Task to complete -
Each line below that carries the string "down" must appear in the answer.

The data -
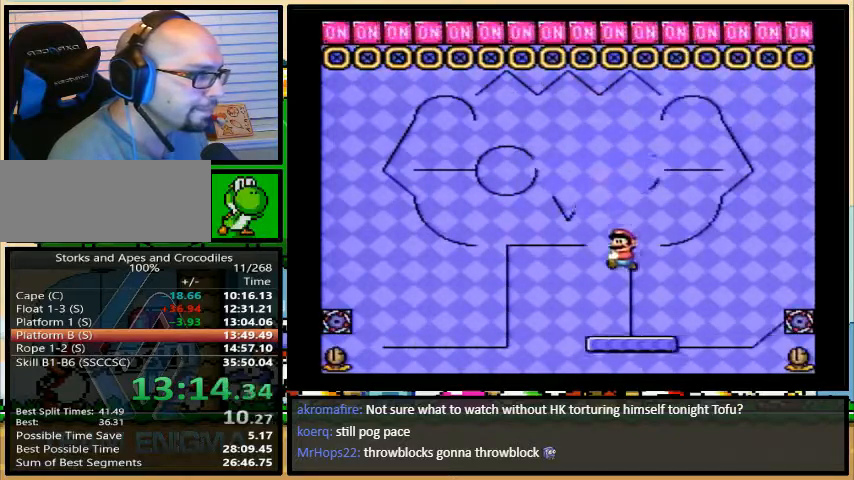
{"buttons": ["Y", "DPAD_LEFT"], "events": [[233, "B", "up"], [267, "DPAD_LEFT", "up"], [267, "DPAD_RIGHT", "down"], [267, "DPAD_UP", "down"], [300, "DPAD_UP", "up"], [467, "DPAD_LEFT", "down"], [467, "DPAD_RIGHT", "up"]]}
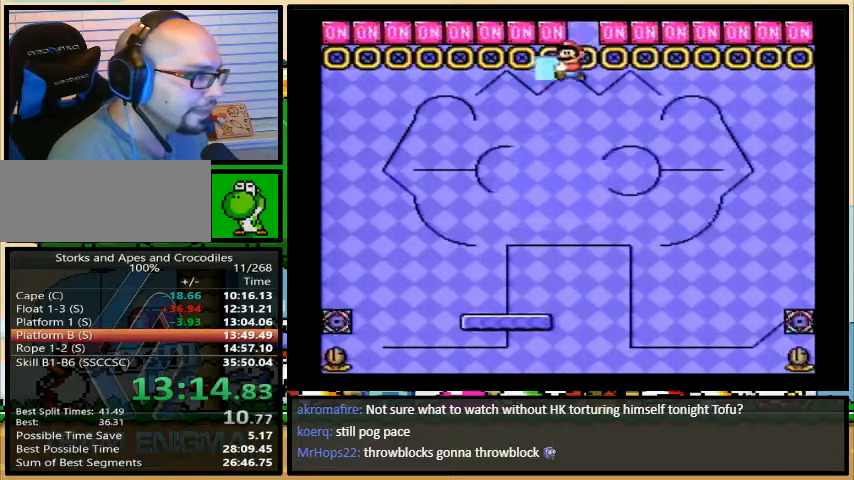
{"buttons": ["B", "Y", "DPAD_RIGHT"], "events": [[100, "DPAD_LEFT", "up"], [100, "DPAD_UP", "down"], [167, "DPAD_RIGHT", "down"], [167, "DPAD_UP", "up"], [233, "DPAD_RIGHT", "up"], [400, "B", "down"], [467, "DPAD_RIGHT", "down"]]}
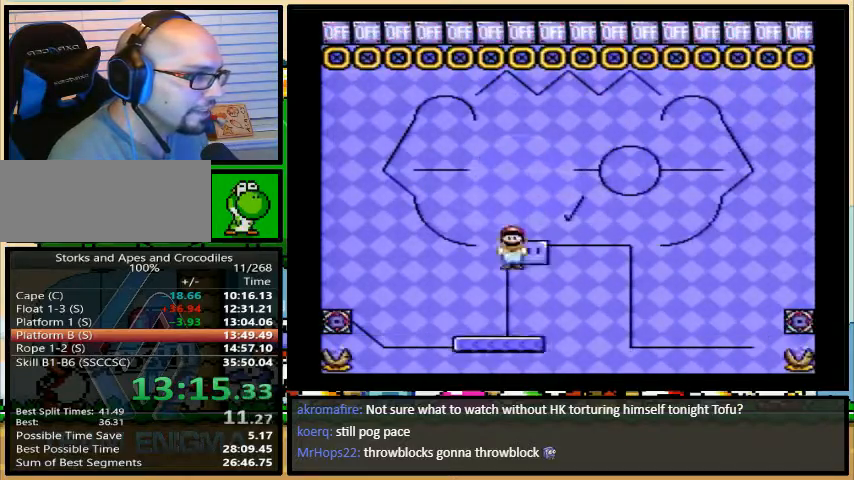
{"buttons": ["Y"], "events": [[200, "B", "up"], [500, "DPAD_RIGHT", "up"]]}
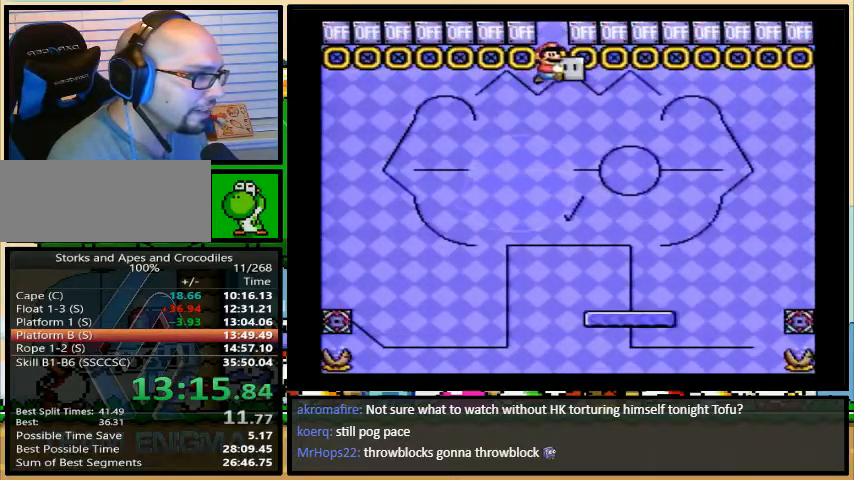
{"buttons": ["B", "Y", "DPAD_LEFT"], "events": [[33, "DPAD_LEFT", "down"], [133, "DPAD_LEFT", "up"], [200, "DPAD_LEFT", "down"], [267, "DPAD_LEFT", "up"], [400, "B", "down"], [467, "DPAD_LEFT", "down"]]}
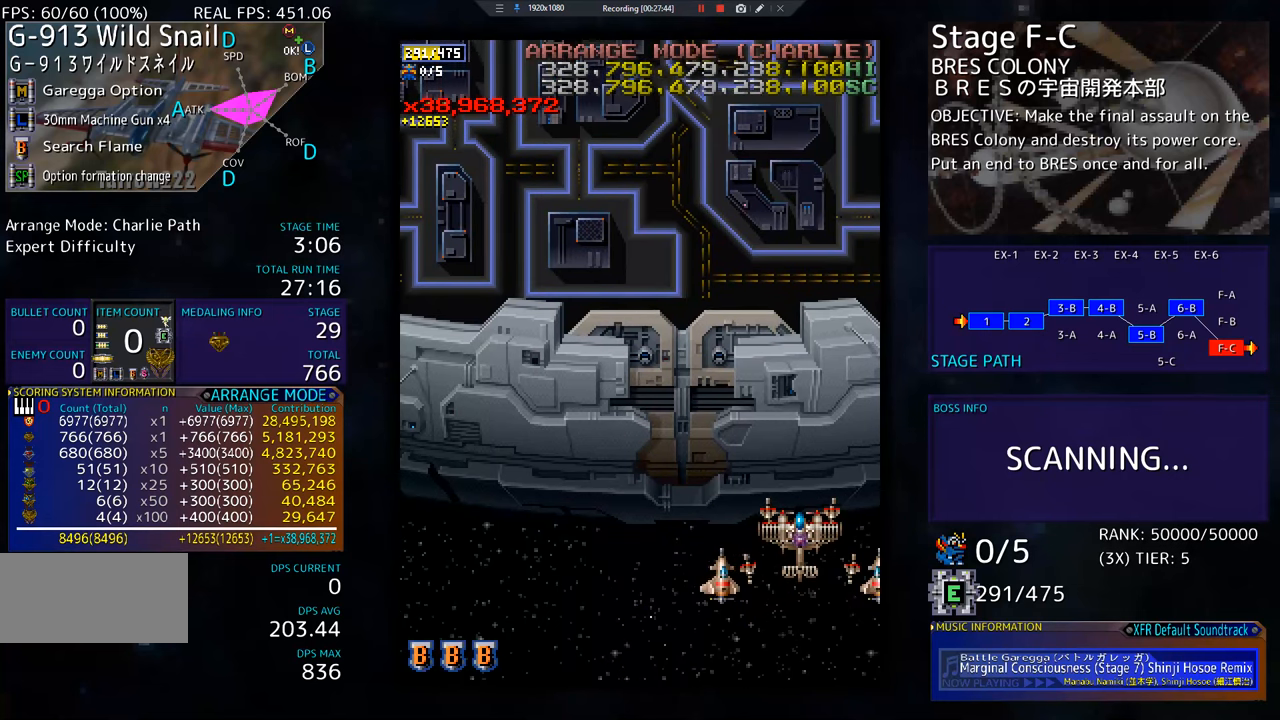
Gameplay with a controller; each line is a JSON object with the inputs held at the frame after it. "events" lists button and stick changes between this image and that frame as [ms after this image, input, new state], when the widget could be followed in between. Not read: L3 R3 other_buttons.
{"buttons": [], "events": []}
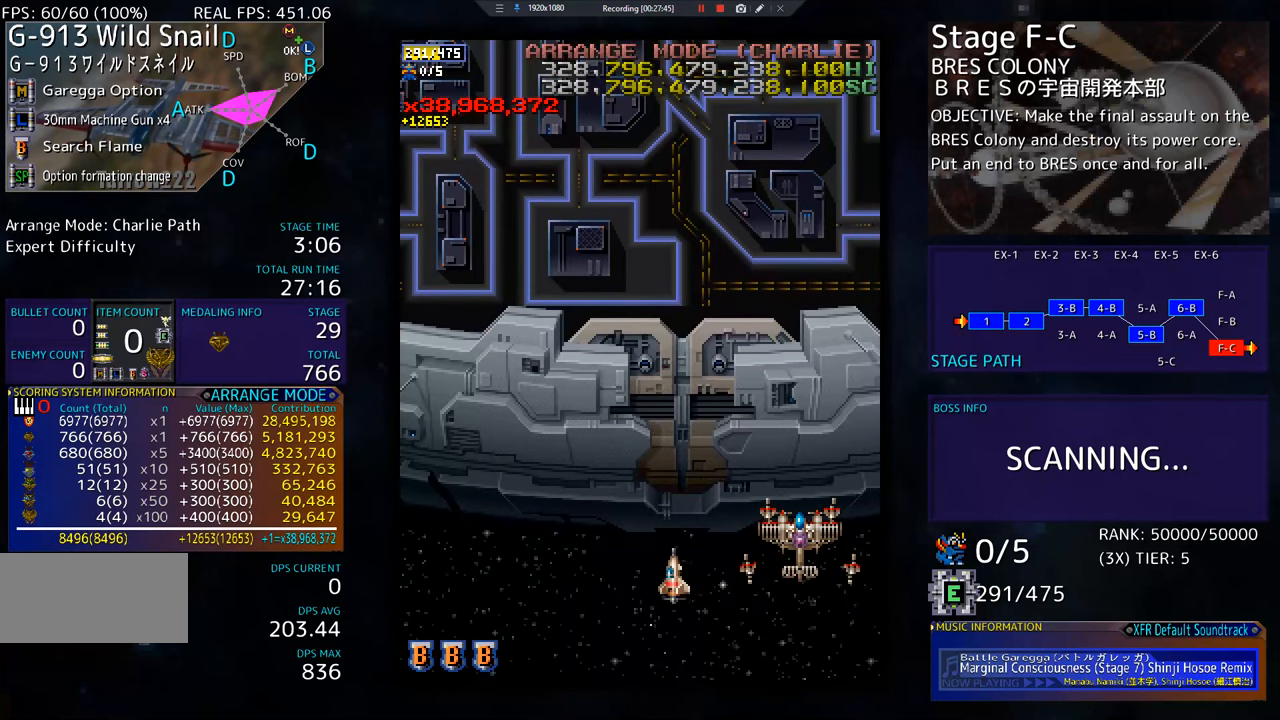
{"buttons": [], "events": []}
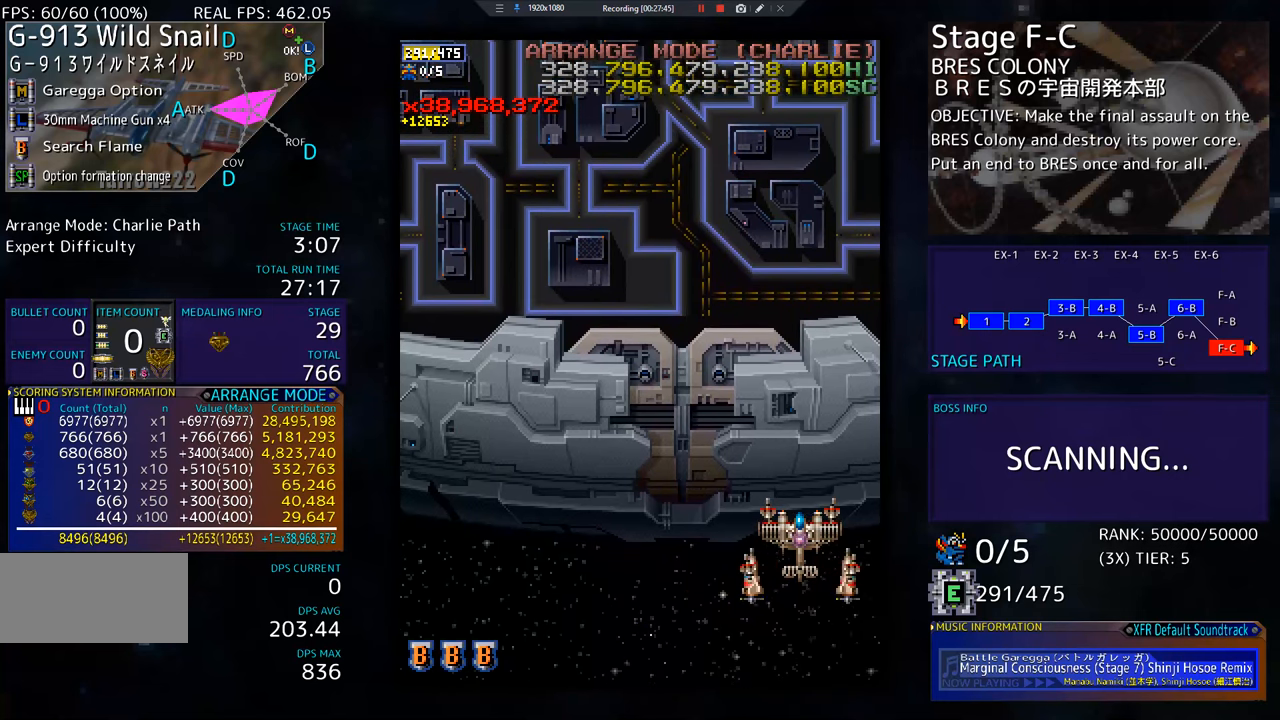
{"buttons": [], "events": []}
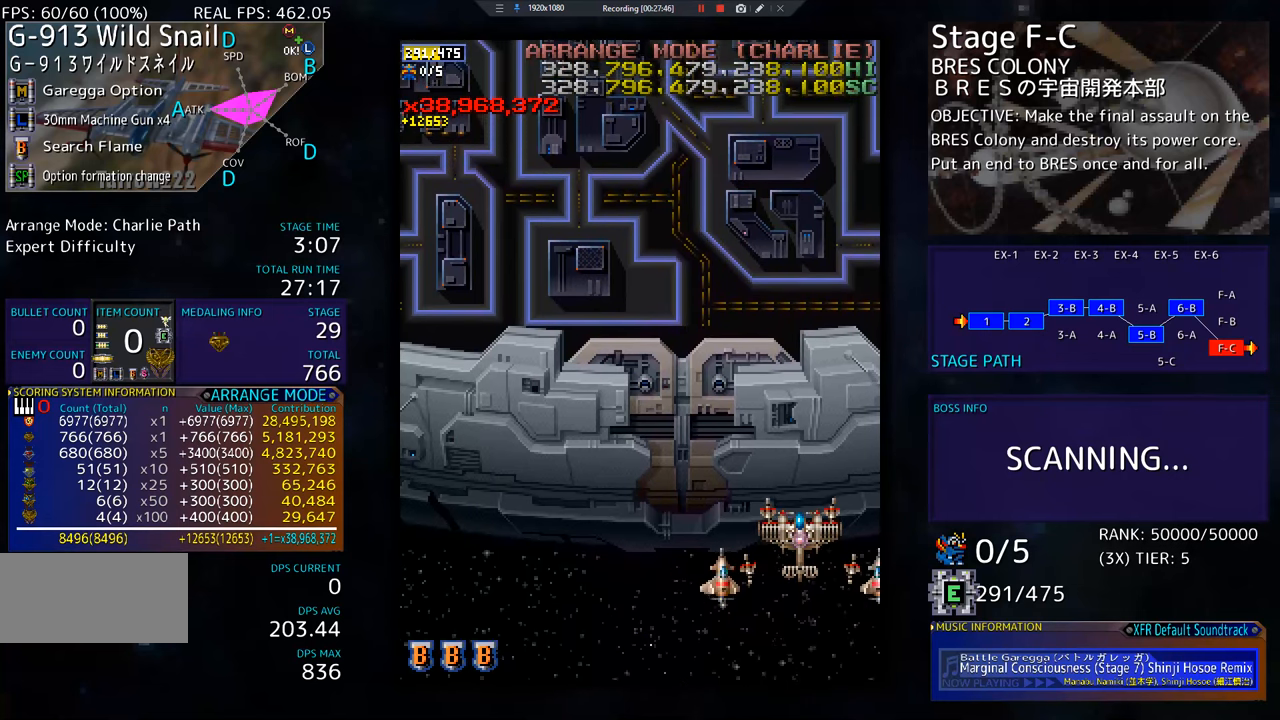
{"buttons": ["DPAD_UP", "DPAD_LEFT"], "events": [[317, "DPAD_LEFT", "down"], [484, "DPAD_UP", "down"]]}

Written response -
{"buttons": ["Y", "DPAD_LEFT"], "events": [[233, "B", "up"], [267, "DPAD_LEFT", "up"], [267, "DPAD_RIGHT", "down"], [267, "DPAD_UP", "down"], [300, "DPAD_UP", "up"], [467, "DPAD_LEFT", "down"], [467, "DPAD_RIGHT", "up"]]}
{"buttons": ["B", "Y", "DPAD_RIGHT"], "events": [[100, "DPAD_LEFT", "up"], [100, "DPAD_UP", "down"], [167, "DPAD_RIGHT", "down"], [167, "DPAD_UP", "up"], [233, "DPAD_RIGHT", "up"], [400, "B", "down"], [467, "DPAD_RIGHT", "down"]]}
{"buttons": ["B", "Y", "DPAD_LEFT"], "events": [[33, "DPAD_LEFT", "down"], [133, "DPAD_LEFT", "up"], [200, "DPAD_LEFT", "down"], [267, "DPAD_LEFT", "up"], [400, "B", "down"], [467, "DPAD_LEFT", "down"]]}
{"buttons": ["DPAD_UP", "DPAD_LEFT"], "events": [[317, "DPAD_LEFT", "down"], [484, "DPAD_UP", "down"]]}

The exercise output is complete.